§ Supplied information
++++++++++++++++++++

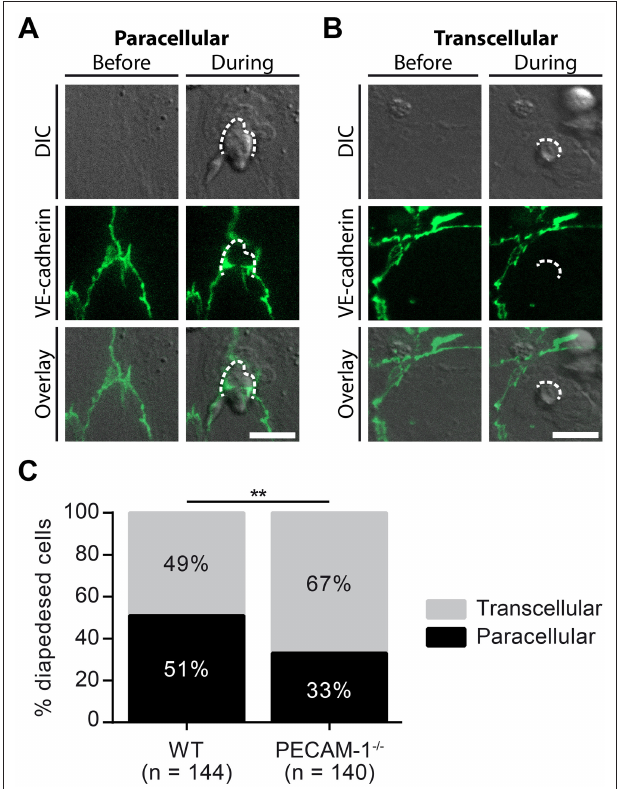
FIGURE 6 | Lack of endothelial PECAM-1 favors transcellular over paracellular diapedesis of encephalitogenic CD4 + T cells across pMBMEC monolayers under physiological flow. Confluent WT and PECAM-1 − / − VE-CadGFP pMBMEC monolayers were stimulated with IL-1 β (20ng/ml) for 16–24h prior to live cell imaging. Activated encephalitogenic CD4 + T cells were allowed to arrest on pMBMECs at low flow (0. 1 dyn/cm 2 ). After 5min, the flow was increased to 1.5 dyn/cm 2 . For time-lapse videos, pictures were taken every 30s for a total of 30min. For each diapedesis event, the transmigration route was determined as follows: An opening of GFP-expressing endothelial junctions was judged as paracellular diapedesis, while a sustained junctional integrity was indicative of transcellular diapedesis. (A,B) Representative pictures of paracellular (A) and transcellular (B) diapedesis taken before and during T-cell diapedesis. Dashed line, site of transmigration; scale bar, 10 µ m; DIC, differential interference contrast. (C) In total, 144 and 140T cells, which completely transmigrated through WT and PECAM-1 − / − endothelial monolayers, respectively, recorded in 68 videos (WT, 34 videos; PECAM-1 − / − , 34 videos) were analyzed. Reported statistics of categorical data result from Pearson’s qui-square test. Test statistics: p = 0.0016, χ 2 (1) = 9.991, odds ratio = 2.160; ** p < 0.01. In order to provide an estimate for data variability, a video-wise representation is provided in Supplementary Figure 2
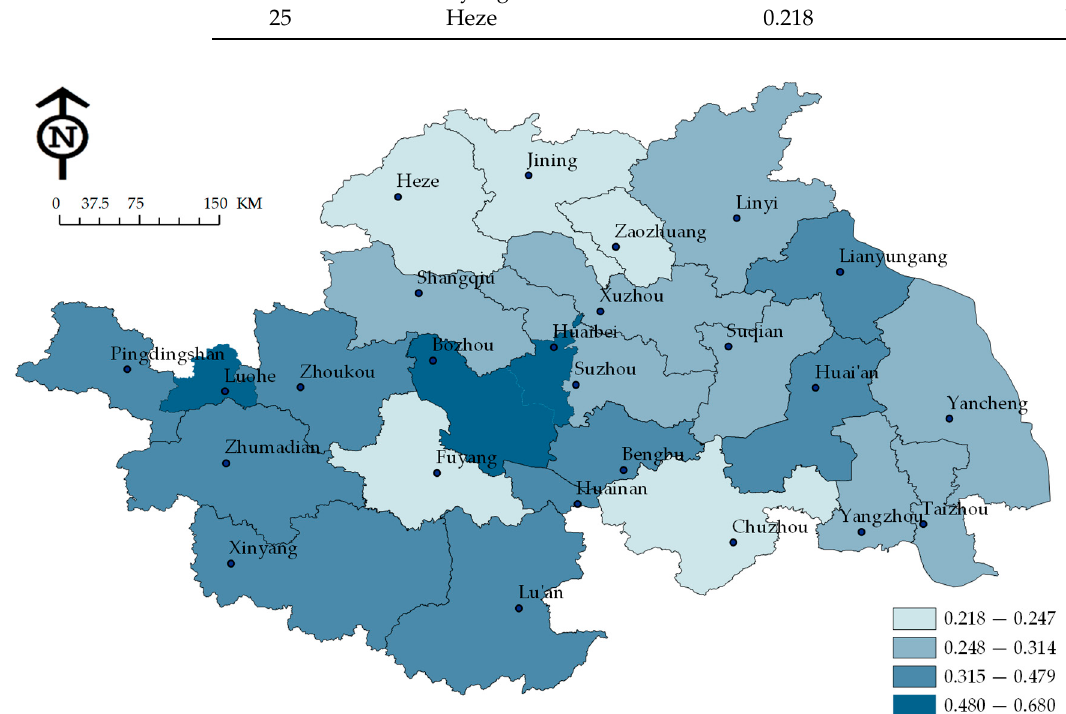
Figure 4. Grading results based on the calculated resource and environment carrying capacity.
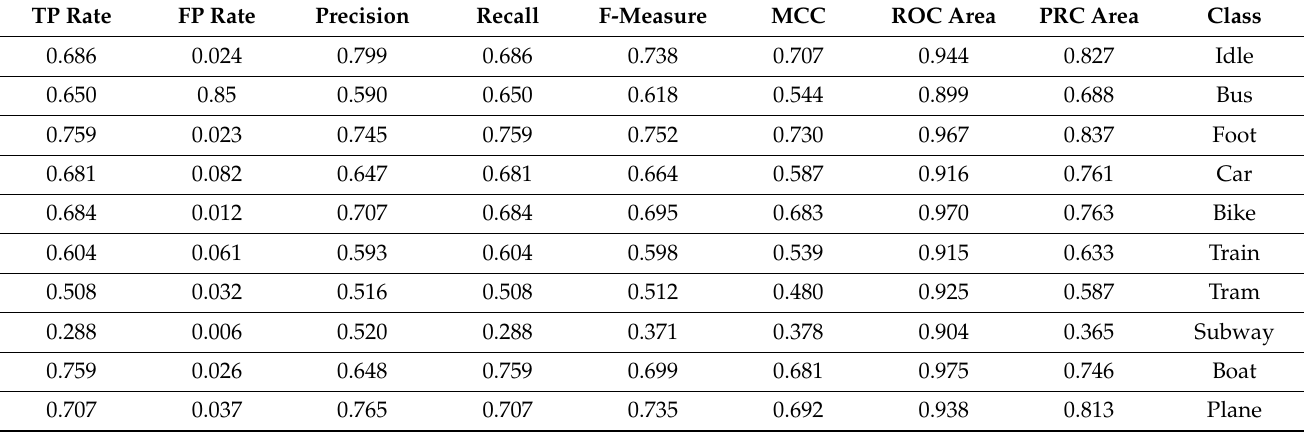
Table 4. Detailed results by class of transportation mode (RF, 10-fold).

++++++++++++++++++++

§ Exercise description
Reproduce the material in its entirety and word for word, without the pictures.

§ Response area
FIGURE 6 | Lack of endothelial PECAM-1 favors transcellular over paracellular diapedesis of encephalitogenic CD4 + T cells across pMBMEC monolayers under physiological flow. Confluent WT and PECAM-1 − / − VE-CadGFP pMBMEC monolayers were stimulated with IL-1 β (20ng/ml) for 16–24h prior to live cell imaging. Activated encephalitogenic CD4 + T cells were allowed to arrest on pMBMECs at low flow (0. 1 dyn/cm 2 ). After 5min, the flow was increased to 1.5 dyn/cm 2 . For time-lapse videos, pictures were taken every 30s for a total of 30min. For each diapedesis event, the transmigration route was determined as follows: An opening of GFP-expressing endothelial junctions was judged as paracellular diapedesis, while a sustained junctional integrity was indicative of transcellular diapedesis. (A,B) Representative pictures of paracellular (A) and transcellular (B) diapedesis taken before and during T-cell diapedesis. Dashed line, site of transmigration; scale bar, 10 µ m; DIC, differential interference contrast. (C) In total, 144 and 140T cells, which completely transmigrated through WT and PECAM-1 − / − endothelial monolayers, respectively, recorded in 68 videos (WT, 34 videos; PECAM-1 − / − , 34 videos) were analyzed. Reported statistics of categorical data result from Pearson’s qui-square test. Test statistics: p = 0.0016, χ 2 (1) = 9.991, odds ratio = 2.160; ** p < 0.01. In order to provide an estimate for data variability, a video-wise representation is provided in Supplementary Figure 2
Figure 4. Grading results based on the calculated resource and environment carrying capacity.
Table 4. Detailed results by class of transportation mode (RF, 10-fold).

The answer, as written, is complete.